Excerpts from a dataset:
========================================
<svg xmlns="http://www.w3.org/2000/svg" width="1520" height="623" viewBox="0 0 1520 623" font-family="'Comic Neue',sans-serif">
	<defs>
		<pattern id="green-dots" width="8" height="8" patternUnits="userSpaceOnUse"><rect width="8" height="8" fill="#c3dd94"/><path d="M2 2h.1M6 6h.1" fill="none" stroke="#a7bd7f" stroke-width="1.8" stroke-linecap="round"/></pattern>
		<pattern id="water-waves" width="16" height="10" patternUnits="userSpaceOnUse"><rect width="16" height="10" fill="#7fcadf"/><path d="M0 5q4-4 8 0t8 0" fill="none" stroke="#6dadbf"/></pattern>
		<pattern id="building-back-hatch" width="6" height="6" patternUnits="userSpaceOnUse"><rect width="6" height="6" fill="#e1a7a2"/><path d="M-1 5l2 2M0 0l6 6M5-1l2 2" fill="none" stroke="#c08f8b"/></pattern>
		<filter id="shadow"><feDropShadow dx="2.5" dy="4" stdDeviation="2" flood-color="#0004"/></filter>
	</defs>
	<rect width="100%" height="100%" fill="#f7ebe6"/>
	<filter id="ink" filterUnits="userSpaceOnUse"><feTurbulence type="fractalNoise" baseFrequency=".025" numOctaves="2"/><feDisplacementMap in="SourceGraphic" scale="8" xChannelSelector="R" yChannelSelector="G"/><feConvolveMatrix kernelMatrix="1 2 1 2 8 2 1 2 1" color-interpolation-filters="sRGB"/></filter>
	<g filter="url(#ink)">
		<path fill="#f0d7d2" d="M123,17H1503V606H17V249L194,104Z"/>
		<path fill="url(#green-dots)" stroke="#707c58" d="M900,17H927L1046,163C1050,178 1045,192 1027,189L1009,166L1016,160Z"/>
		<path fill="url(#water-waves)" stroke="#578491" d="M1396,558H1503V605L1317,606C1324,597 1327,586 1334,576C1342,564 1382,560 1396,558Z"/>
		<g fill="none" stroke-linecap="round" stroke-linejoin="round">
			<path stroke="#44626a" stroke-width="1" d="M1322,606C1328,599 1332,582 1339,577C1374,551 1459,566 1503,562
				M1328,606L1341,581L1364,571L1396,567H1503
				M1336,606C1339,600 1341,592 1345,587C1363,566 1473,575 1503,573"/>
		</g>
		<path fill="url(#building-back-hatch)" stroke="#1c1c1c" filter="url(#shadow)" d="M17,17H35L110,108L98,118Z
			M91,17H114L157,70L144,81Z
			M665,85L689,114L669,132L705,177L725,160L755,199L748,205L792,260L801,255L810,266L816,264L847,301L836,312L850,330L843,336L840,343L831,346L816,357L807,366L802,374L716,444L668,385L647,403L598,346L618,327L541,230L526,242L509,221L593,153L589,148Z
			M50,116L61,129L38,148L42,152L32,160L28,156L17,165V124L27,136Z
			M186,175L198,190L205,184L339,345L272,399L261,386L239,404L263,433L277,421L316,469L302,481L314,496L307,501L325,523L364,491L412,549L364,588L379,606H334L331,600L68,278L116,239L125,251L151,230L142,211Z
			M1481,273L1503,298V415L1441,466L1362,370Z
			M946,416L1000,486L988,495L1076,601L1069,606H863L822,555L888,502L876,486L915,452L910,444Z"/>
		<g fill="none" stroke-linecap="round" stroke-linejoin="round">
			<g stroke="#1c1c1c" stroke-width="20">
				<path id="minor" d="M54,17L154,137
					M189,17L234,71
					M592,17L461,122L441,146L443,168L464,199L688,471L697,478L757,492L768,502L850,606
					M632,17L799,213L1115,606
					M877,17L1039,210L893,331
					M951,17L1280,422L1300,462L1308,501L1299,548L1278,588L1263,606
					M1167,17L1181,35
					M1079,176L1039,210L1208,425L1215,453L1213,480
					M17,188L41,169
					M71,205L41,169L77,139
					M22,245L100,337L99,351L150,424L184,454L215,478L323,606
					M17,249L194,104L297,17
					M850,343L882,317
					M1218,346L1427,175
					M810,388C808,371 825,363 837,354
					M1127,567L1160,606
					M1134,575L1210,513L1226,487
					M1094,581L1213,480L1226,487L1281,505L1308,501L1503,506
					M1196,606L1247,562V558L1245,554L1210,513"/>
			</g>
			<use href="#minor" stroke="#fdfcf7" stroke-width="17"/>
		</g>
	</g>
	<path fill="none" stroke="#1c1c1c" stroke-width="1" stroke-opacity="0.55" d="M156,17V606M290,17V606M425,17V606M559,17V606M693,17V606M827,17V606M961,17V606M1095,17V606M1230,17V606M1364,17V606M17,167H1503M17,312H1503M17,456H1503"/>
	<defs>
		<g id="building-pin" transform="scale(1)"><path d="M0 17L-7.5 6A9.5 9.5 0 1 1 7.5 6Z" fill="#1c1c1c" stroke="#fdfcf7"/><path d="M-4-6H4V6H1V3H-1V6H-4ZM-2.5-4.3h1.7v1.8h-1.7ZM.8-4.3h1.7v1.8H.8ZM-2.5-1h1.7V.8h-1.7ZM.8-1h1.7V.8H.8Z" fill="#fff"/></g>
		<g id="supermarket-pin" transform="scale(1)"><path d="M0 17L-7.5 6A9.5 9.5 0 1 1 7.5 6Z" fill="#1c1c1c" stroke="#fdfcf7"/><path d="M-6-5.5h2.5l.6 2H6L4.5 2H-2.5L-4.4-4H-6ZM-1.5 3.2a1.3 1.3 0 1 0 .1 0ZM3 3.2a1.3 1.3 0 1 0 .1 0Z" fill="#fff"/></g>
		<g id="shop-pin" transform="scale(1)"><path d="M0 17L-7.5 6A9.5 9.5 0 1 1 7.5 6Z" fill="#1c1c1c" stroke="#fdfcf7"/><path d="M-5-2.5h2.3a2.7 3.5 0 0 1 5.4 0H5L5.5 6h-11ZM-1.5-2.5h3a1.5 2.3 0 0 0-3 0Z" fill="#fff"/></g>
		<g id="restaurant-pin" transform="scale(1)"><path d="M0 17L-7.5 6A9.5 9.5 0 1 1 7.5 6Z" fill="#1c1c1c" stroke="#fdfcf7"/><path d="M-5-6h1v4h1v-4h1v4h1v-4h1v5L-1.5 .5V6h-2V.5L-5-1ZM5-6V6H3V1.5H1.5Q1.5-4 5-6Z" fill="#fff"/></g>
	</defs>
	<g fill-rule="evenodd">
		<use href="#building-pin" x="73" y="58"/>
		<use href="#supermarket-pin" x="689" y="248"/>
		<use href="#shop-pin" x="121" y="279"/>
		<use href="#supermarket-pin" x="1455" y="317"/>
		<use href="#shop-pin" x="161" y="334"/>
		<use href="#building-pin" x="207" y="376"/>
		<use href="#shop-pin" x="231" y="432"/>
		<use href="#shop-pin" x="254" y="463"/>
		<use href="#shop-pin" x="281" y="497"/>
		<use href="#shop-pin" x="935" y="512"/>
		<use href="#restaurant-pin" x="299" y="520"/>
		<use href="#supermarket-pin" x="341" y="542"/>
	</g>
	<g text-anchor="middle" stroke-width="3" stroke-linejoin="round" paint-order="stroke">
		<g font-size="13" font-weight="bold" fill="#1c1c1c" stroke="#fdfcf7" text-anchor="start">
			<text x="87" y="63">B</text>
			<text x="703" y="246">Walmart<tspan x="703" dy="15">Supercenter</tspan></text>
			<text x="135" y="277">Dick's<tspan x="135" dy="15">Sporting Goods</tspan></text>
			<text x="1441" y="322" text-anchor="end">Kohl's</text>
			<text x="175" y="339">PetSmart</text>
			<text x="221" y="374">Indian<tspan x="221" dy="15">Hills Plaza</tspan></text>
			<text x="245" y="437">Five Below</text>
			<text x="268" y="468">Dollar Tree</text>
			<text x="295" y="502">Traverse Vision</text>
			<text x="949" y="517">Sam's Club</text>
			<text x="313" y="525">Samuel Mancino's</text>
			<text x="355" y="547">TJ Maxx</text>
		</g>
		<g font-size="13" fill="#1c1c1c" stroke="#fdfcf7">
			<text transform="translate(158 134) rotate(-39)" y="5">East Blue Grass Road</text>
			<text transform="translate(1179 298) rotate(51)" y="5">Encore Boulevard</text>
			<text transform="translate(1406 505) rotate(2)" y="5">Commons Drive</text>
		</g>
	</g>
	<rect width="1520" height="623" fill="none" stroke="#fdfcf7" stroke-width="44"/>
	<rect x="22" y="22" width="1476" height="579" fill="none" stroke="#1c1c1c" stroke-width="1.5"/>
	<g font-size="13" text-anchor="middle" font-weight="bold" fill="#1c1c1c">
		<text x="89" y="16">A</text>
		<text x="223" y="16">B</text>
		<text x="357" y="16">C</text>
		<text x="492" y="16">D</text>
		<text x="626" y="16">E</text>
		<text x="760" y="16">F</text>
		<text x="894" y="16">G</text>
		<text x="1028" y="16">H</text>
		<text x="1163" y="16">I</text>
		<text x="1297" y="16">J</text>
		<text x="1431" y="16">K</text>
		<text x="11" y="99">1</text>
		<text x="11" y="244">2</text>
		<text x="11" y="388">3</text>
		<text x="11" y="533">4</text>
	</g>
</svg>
========================================
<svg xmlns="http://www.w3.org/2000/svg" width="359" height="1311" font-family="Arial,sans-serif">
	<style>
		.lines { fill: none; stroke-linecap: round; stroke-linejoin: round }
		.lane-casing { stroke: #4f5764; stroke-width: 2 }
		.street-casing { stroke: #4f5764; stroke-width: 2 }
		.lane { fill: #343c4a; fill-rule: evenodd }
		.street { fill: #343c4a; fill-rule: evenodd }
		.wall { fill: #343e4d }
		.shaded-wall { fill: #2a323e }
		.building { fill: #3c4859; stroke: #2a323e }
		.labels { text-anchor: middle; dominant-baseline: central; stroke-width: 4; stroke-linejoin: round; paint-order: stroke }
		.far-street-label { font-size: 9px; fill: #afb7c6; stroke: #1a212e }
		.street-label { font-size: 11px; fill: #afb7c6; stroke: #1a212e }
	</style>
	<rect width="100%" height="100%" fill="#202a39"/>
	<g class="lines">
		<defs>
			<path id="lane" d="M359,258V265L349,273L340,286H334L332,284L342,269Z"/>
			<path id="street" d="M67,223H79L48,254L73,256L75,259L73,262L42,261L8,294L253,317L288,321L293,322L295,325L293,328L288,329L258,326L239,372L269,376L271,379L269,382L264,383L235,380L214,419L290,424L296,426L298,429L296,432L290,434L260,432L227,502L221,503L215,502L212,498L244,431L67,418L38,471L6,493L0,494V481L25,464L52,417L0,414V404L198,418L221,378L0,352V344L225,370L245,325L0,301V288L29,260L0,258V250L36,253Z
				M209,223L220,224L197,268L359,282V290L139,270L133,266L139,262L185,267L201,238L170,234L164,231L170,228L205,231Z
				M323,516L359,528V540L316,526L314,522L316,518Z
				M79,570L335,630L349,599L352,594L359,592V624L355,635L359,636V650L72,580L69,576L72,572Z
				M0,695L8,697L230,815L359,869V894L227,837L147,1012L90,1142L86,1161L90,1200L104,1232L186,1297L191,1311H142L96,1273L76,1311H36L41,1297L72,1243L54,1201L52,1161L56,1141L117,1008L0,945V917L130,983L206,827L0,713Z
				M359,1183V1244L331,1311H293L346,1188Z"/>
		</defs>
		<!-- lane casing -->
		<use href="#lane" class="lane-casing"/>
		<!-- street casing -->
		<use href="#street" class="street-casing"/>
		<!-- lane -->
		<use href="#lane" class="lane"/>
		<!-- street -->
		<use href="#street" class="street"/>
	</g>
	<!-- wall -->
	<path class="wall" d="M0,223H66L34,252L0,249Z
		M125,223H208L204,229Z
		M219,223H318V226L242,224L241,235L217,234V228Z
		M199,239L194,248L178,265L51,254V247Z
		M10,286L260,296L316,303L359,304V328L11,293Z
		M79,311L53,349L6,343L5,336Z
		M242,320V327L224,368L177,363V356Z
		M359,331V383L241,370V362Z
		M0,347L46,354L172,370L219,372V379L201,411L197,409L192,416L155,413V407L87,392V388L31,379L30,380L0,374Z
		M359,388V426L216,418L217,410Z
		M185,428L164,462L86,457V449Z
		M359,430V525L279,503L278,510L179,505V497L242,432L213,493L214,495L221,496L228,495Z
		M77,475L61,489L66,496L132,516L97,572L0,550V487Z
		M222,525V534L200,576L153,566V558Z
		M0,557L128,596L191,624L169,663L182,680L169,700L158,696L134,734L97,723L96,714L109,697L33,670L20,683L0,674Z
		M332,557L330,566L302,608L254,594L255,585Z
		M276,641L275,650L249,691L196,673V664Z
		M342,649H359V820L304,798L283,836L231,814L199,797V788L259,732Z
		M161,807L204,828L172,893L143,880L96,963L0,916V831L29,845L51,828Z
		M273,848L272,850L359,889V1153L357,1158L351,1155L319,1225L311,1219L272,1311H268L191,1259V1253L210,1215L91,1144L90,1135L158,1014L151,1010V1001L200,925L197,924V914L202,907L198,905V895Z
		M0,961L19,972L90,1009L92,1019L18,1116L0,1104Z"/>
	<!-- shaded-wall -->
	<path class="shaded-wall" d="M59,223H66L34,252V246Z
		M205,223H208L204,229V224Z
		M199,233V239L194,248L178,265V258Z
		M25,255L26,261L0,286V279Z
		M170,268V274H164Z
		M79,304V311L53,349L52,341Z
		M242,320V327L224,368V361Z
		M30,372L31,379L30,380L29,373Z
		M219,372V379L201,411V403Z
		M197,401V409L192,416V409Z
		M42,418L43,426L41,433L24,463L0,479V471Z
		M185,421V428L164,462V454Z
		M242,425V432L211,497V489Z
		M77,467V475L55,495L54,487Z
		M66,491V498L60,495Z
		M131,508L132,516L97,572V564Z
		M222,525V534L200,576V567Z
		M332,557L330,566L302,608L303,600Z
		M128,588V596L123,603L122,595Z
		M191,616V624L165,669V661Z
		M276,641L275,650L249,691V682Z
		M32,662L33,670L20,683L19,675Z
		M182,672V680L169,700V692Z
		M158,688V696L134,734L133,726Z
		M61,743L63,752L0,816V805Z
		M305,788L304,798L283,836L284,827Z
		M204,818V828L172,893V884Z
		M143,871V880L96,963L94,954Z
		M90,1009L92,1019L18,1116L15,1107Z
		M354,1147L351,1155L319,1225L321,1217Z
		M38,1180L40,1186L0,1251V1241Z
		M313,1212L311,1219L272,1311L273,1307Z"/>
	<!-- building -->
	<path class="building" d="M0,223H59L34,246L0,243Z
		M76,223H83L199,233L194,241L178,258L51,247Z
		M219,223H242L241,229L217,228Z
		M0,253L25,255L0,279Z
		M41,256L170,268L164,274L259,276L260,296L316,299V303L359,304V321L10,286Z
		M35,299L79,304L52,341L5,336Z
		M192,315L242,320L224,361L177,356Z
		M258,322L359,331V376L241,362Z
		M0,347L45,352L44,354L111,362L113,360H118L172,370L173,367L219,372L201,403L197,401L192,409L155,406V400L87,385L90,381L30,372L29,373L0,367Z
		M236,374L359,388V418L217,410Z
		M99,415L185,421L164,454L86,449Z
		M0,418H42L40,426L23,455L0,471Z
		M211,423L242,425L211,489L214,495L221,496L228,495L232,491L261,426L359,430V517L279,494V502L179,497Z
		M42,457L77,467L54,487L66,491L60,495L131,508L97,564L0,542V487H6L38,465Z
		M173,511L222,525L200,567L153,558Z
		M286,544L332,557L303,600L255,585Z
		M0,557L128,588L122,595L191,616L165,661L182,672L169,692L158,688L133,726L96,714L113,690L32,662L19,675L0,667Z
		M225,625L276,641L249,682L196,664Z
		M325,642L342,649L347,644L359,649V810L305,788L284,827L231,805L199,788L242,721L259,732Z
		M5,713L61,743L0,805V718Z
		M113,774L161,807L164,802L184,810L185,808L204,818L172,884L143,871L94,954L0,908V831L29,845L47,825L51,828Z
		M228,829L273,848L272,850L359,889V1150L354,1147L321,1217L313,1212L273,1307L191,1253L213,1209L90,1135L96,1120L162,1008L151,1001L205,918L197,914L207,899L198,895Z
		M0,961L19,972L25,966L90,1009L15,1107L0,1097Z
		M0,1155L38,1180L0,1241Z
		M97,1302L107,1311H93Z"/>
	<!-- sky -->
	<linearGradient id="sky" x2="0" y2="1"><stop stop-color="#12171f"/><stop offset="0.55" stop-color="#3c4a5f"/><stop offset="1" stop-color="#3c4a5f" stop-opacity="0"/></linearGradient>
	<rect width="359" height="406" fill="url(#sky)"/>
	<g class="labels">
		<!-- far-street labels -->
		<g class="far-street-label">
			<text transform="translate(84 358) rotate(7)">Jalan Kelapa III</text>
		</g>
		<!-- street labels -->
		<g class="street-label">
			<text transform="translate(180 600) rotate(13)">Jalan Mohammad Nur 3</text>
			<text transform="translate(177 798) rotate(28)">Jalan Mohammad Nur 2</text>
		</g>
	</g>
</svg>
========================================
Work request: Reading through the records above, report each line in which the string "lines" is found.

Solution to this task:
		.lines { fill: none; stroke-linecap: round; stroke-linejoin: round }
	<g class="lines">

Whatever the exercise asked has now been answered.